Orthodox Jews continue to impose these same standards today, but modern Orthodox women no longer follow them to the letter of the law and, most Jews argue that the standards must change with the times. Uncovering a woman’s hair, or listening to her voice is not necessarily sexually suggestive in our day and age.

Tzniyut refers to a much broader category than dress. Intending to establish a “fence of discretion” around sexual activity, the Tzniyut sets apart specific sexual behaviors in order to make them holy.

The question then arises: Since the sexual revolution of the sixties, has the erection of so-called “fences of discretion” (which have become increasingly cumbersome over time) aided our quest in achieving “sexual holiness” or, have they become a hindrance and turn-off to seekers of Jewish spirituality and why?

Feminists certainly raise a number of concerns about Orthodox rules, that have for years been (and still are) used to impede women’s educational opportunities, and restrict their actions in the synagogues. Does not covering the body, denying one’s feelings, ignoring the issues, and forbidding sexual expression make sex more perversely desirable, guilt ridden, less natural, open and beautiful?

Perhaps, in the final analysis, love may prove to be the surest way to achieve holiness in one’s sexual relationship. Unlike species that merely copulate, only humans–as far as we know–are capable of “making love.”

Unethical Sex/Gilui Arayot

In traditional texts, gilui arayot or unethical sex, is understood to mean adultery and incest, both of which lead to the deterioration and destruction of the basic unit of society, the family. “Incest and rape are not sexual acts but acts of violence,” explains Rabbi Gold.

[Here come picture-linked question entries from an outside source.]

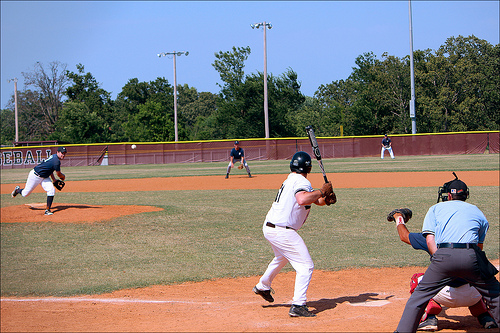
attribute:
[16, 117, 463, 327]
teams — two separate teams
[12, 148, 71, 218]
pitcher — throwing, wearing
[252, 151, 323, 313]
batter — swing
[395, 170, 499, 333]
umpire — ready, watching, behind 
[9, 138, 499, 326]
player — ready, pitching, holding, throwing, outfielders, wearing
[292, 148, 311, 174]
helmet — for protection, black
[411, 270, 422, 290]
kneepad — for protection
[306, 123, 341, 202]
bat — baseball bat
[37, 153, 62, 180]
shirt — blue, white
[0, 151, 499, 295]
grass — green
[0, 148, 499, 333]
field — grass, dirt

Rape in the Bible, as Raquel Biale explains, “…was not seen as a crime of sexual assault against a woman only because she is female, but rather as a calculated attempt by a man to acquire a woman against her and her parents wishes. Thus, rape is analogous to illegal seizure.”

The Torah (Bible) and the Talmud speak only to rape of a married woman in the context of adultery. When a married woman is raped, she is still permitted to be with her husband, even if she consented willingly.

In order to maintain ritual purity, a Kohen must divorce if there is suspicion that his wife has been raped. Some of the worst cases of rape occur within the family unit, and the Torah is very specific when addressing the issue of incest. By commandment, certain members of the family are forbidden from engaging in sexual relations with each other: a mother, step-mother, sister, daughter, biological aunt, uncle’s wife, son’s wife, a brother’s wife (other than for reasons of a levirate marriage) a step-daughter, or two sisters at the same time.